There is a growing number of China's state-owned companies delisting from the Hong Kong stock exchange listings. The move was said to follow a plan envisioned by Chinese President Xi Jinping to strengthen China's industrial base.

According to Nikkei Asian Review, Chinese state-owned companies resorted to the Hong Kong stock exchange to access foreign capital and gain a more lenient connection with the global economy. At present, Chinese mainland authorities restrict the issuing of shares at a lower price other than the asset worth. Therefore, state-owned companies cannot raise new funds even when their stocks already fell at a minimum. Furthermore, the listing also compels the companies to pay additional costs for audits and disclosures.

Since then, state-owned enterprises delisted from the Hong Kong stock exchange in 2020. Companies also gave up on raising money due to the sluggish stock market and retained their attention to strengthen core operations in mainland China.

Four state-owned enterprises have withdrawn their shares in the Hong Kong stock exchange. The first to delist was China Agri-Industries Holdings that was taken private last March. Listed in 2007 and supported by investment bank China International Capital, the company claimed that it might move to allow the integration and streamline operations with parent China Foods. In a statement, the bank said that it would reevaluate governance and shareholding structures to reduce costs associated with maintaining its stock listing in the Hong Kong stock exchange.

Largest state-owned company wind-power producer Huaneng Renewables also delisted last February. Mainland reports revealed that the move to delist was proposed by its parent company China Huaneng Group after experiencing sluggish stock prices. The mishap rendered the company challenged in raising money through the Hong Kong stock exchange market. Hence, it opted to delist and is looking to restructure its plans as well.

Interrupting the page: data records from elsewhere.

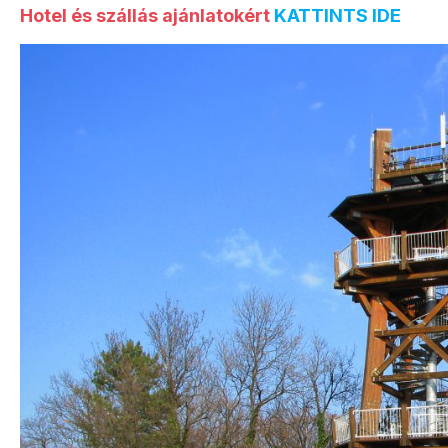
Hotel és szállás ajánlatokért
KATTINTS IDE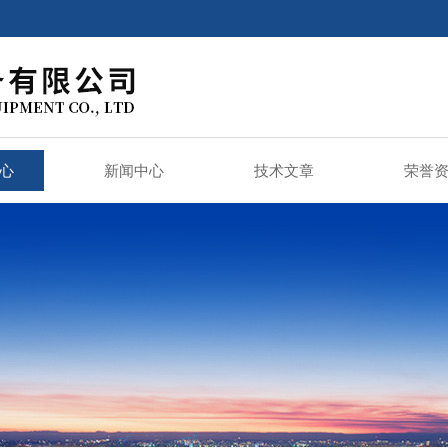
心
新闻中心
技术文章
荣誉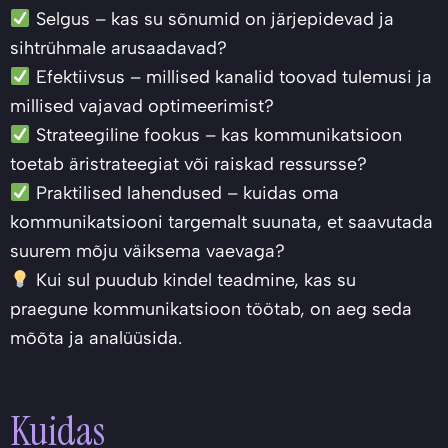
Selgus – kas su sõnumid on järjepidevad ja
sihtrühmale arusaadavad?
Efektiivsus – millised kanalid toovad tulemusi ja
millised vajavad optimeerimist?
Strateegiline fookus – kas kommunikatsioon
toetab äristrateegiat või raiskad ressursse?
Praktilised lahendused – kuidas oma
kommunikatsiooni targemalt suunata, et saavutada
suurem mõju väiksema vaevaga?
Kui sul puudub kindel teadmine, kas su
praegune kommunikatsioon töötab, on aeg seda
mõõta ja analüüsida.
Kuidas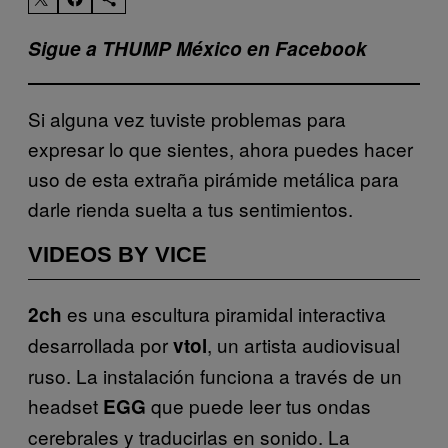
Sigue a THUMP México en Facebook
Si alguna vez tuviste problemas para
expresar lo que sientes, ahora puedes hacer
uso de esta extraña pirámide metálica para
darle rienda suelta a tus sentimientos.
VIDEOS BY VICE
es una escultura piramidal interactiva
2ch
desarrollada por
, un artista audiovisual
vtol
ruso. La instalación funciona a través de un
headset
que puede leer tus ondas
EGG
cerebrales y traducirlas en sonido. La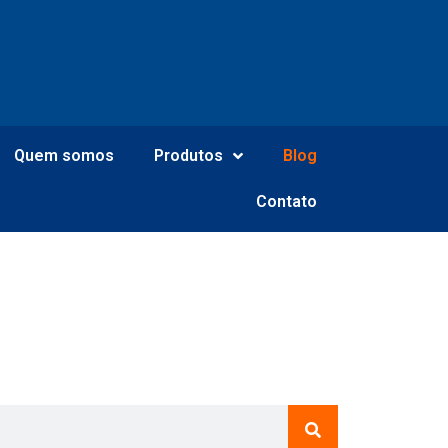
Quem somos
Produtos
Blog
Contato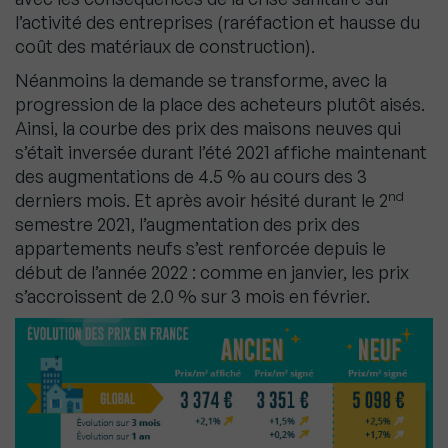
l’activité des entreprises (raréfaction et hausse du
coût des matériaux de construction).
Néanmoins la demande se transforme, avec la
progression de la place des acheteurs plutôt aisés.
Ainsi, la courbe des prix des maisons neuves qui
s’était inversée durant l’été 2021 affiche maintenant
des augmentations de 4.5 % au cours des 3
nd
derniers mois. Et après avoir hésité durant le 2
semestre 2021, l’augmentation des prix des
appartements neufs s’est renforcée depuis le
début de l’année 2022 : comme en janvier, les prix
s’accroissent de 2.0 % sur 3 mois en février.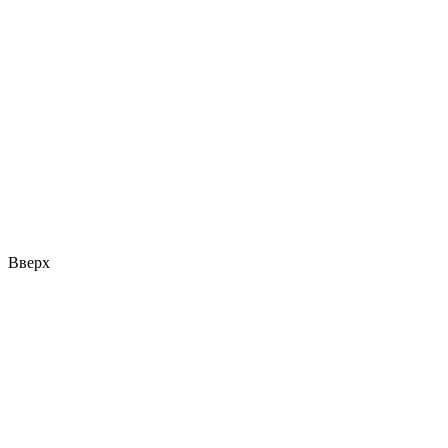
Вверх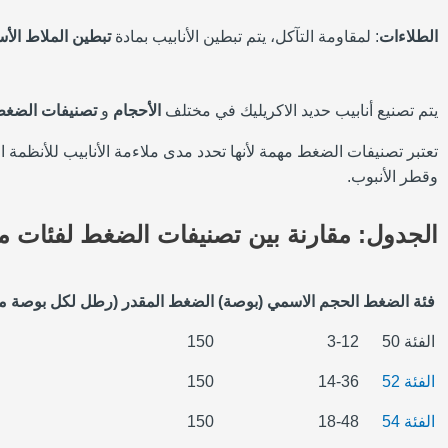
الطلاءات
: لمقاومة التآكل، يتم تبطين الأنابيب بمادة
تبطين الملاط الأ
يتم تصنيع أنابيب حديد الاكريليك في مختلف
الأحجام
و
تصنيفات الضغ
تعتبر تصنيفات الضغط مهمة لأنها تحدد مدى ملاءمة الأنابيب للأنظمة 
وقطر الأنبوب.
الجدول: مقارنة بين تصنيفات الضغط لفئات مختلف
فئة الضغط
الحجم الاسمي (بوصة)
الضغط المقدر (رطل لكل بوصة مر
الفئة 50
3-12
150
الفئة 52
14-36
150
الفئة 54
18-48
150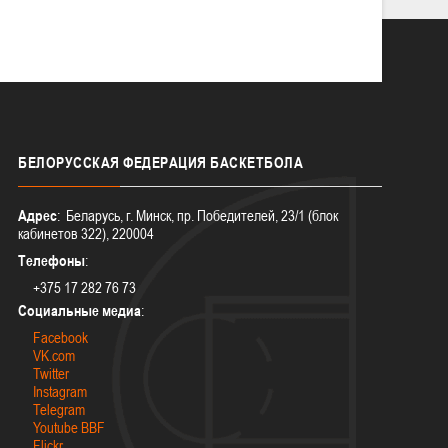
БЕЛОРУССКАЯ
ФЕДЕРАЦИЯ БАСКЕТБОЛА
Адрес
: Беларусь, г. Минск, пр. Победителей, 23/1 (блок
кабинетов 322), 220004
Телефоны
:
+375 17 282 76 73
Социальные медиа
:
Facebook
VK.com
Twitter
Instagram
Telegram
Youtube BBF
Flickr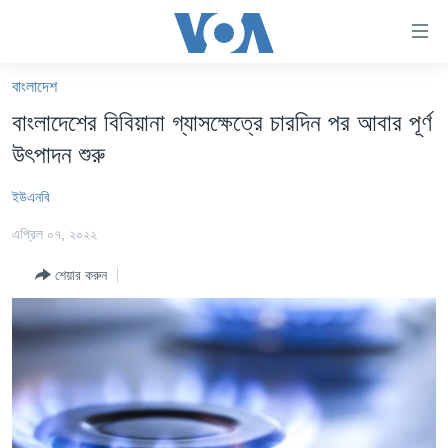
অ্যাকসেসিবিলিটি
লিংক
প্রধান
বাংলাদেশ
কনটেন্টে
খবর
বাংলাদেশের বিবিয়ানা গ্যাসক্ষেত্রে চারদিন পর আবার পূর্ণ
যান।
বাংলাদেশ
প্রধান
উৎপাদন শুরু
ন্যাভিগেশনে
যুক্তরাষ্ট্র
যান
ইউএনবি
যুক্তরাষ্ট্রের নির্বাচন ২০২৪
অনুসন্ধানে
এপ্রিল ০৭, ২০২২
যান
বিশ্ব
শেয়ার করুন
ভারত
দক্ষিণ-এশিয়া
সম্পাদকীয়
টেলিভিশন
ভিডিও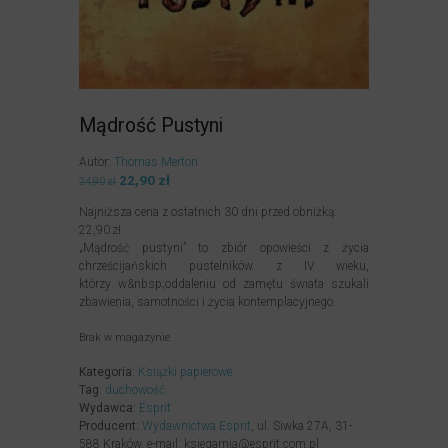
Mądrość Pustyni
Autor:
Thomas Merton
Pierwotna
22,90
zł
Aktualna
24,90
zł
cena
cena
Najniższa cena z ostatnich 30 dni przed obniżką:
wynosiła:
wynosi:
22,90
zł
24,90zł.
22,90zł.
„Mądrość pustyni” to zbiór opowieści z życia
chrześcijańskich pustelników z IV wieku,
którzy w&nbsp;oddaleniu od zamętu świata szukali
zbawienia, samotności i życia kontemplacyjnego.
Brak w magazynie
Kategoria:
Książki papierowe
Tag:
duchowość
Wydawca:
Esprit
Producent:
Wydawnictwa Esprit
, ul. Siwka 27A, 31-
588 Kraków, e-mail: ksiegarnia@esprit.com.pl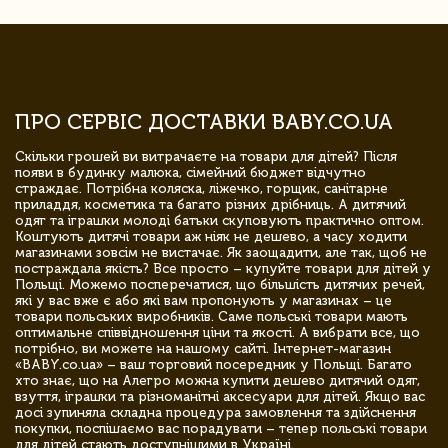
ПРО СЕРВІС ДОСТАВКИ BABY.CO.UA
Скільки грошей ви витрачаєте на товари для дітей? Після
появи в будинку малюка, сімейний бюджет відчутно
страждає. Потрібна коляска, ліжечко, горщик, санітарне
приладдя, косметика та багато різних дрібниць. А дитячий
одяг та іграшки молоді батьки скуповують практично оптом.
Коштують дитячі товари аж ніяк не дешево, а часу ходити
магазинами зовсім не вистачає. Як заощадити, але так, щоб не
постраждала якість? Все просто – купуйте товари для дітей у
Польщі. Можемо посперечатися, що більшість дитячих речей,
які у вас вже є або які вам пропонують у магазинах – це
товари польських виробників. Саме польські товари мають
оптимальне співвідношення ціни та якості. А вибрати все, що
потрібно, ви можете на нашому сайті. Інтернет-магазин
«BABY.co.ua» – ваш торговий посередник у Польщі. Багато
хто знає, що на Алегро можна купити дешево дитячий одяг,
взуття, іграшки та різноманітні аксесуари для дітей. Якщо вас
досі зупиняла складна процедура замовлення та здійснення
покупки, поспішаємо вас порадувати – тепер польські товари
для дітей стають доступнішими в Україні.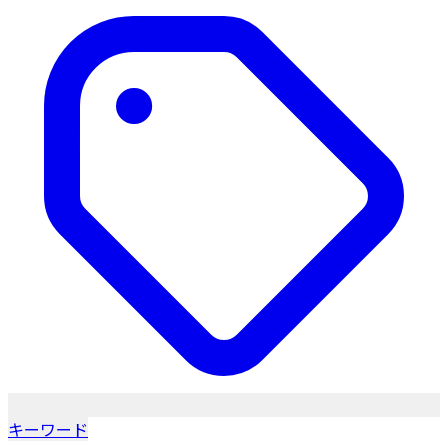
キーワード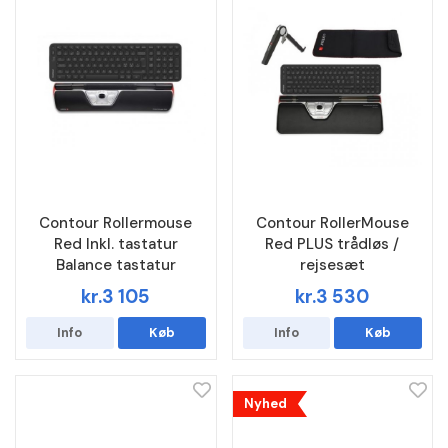
Contour Rollermouse
Contour RollerMouse
Red Inkl. tastatur
Red PLUS trådløs /
Balance tastatur
rejsesæt
kr.3 105
kr.3 530
Info
Køb
Info
Køb
Nyhed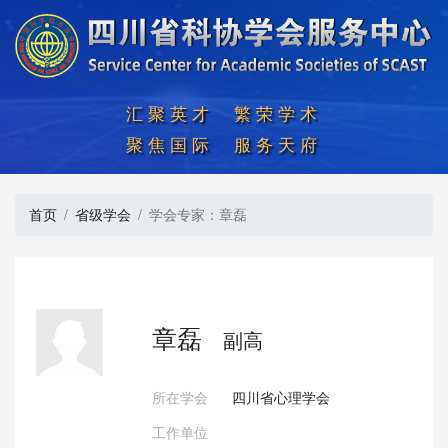
汇聚英才  繁荣学术

聚焦国际  服务天府
首页
省级学会
学会专家：章磊
章磊
副高
所在学会
四川省心理学会
工作单位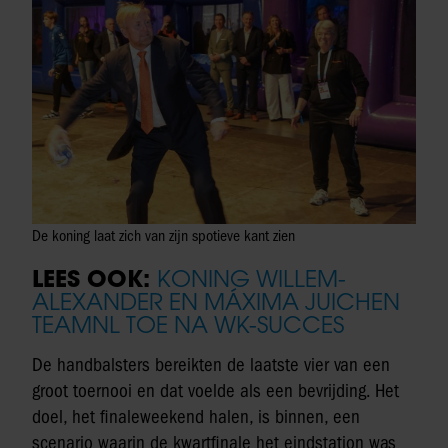
De koning laat zich van zijn spotieve kant zien
LEES OOK:
KONING WILLEM-
ALEXANDER EN MÁXIMA JUICHEN
TEAMNL TOE NA WK-SUCCES
De handbalsters bereikten de laatste vier van een
groot toernooi en dat voelde als een bevrijding. Het
doel, het finaleweekend halen, is binnen, een
scenario waarin de kwartfinale het eindstation was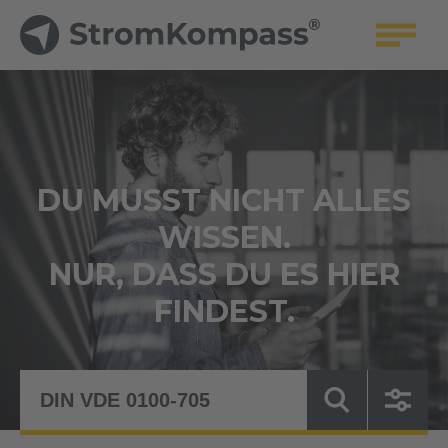
DU MUSST NICHT ALLES
WISSEN.
NUR, DASS DU ES HIER
FINDEST.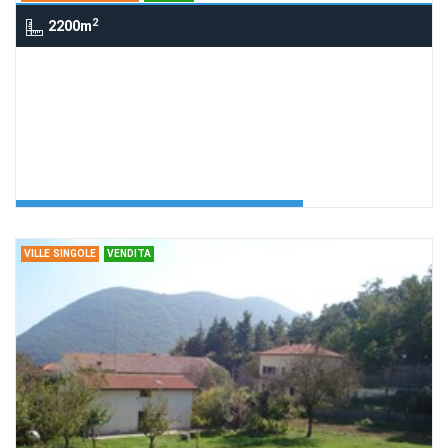
2
2200m
Terreno edificabile , ANAGNI
Terreno edificabile
Richiedi Info
Terreno con progetto
Agenzia:Carlo Zaccari
€ 450.000
VILLE SINGOLE
VENDITA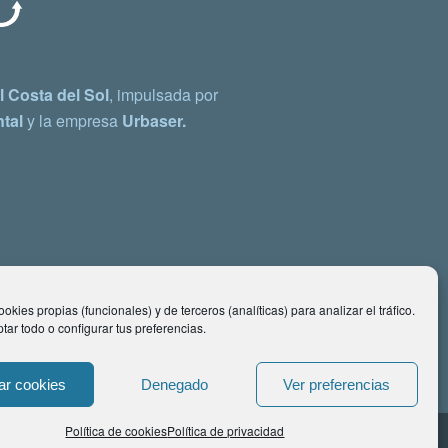
 Costa del Sol
, impulsada por
tal
y la empresa
Urbaser.
okies propias (funcionales) y de terceros (analíticas) para analizar el tráfico.
ar todo o configurar tus preferencias.
ar cookies
Denegado
Ver preferencias
Política de cookies
Política de privacidad
ontacto: comunicacion@costadelsol.eco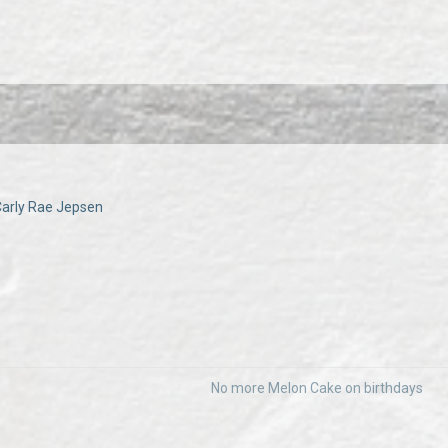
 Carly Rae Jepsen
No more Melon Cake on birthdays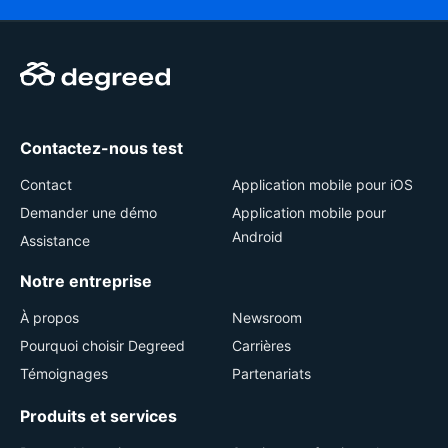
Contactez-nous test
Contact
Application mobile pour iOS
Demander une démo
Application mobile pour
Android
Assistance
Notre entreprise
À propos
Newsroom
Pourquoi choisir Degreed
Carrières
Témoignages
Partenariats
Produits et services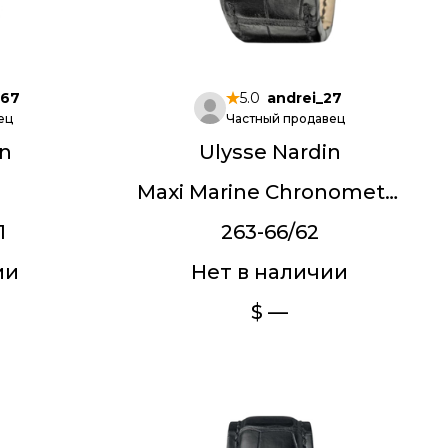
567
5.0
andrei_27
ец
Частный продавец
in
Ulysse Nardin
Maxi Marine Chronometer
1
263-66/62
ии
Нет в наличии
$ —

Other companies that delisted last 2019 were business conglomerate Dah Chong Hong Holdings and aerospace concern AVIC International Holding. The report claimed that more China state-owned companies would follow suit, including China Merchants Group unit China Merchant Port Holdings. The company saw its stock price spike after it was revealed that China Merchant Port Holdings would also delist.

The company became famous for its participation in Beijing's Belt and Road Initiative, where it would acquire ports overseas. The delisting trend was also said to be fueled by China's push to bolster China's industrial base.

According to Chinese President Xi Jinping, state-owned companies should improve their competitiveness in the market, especially since there is growth potential in the trade and technology industry. The competitiveness would be China's way of gaining an advantage over its strongest competitor, US Delisting Hong Kong units.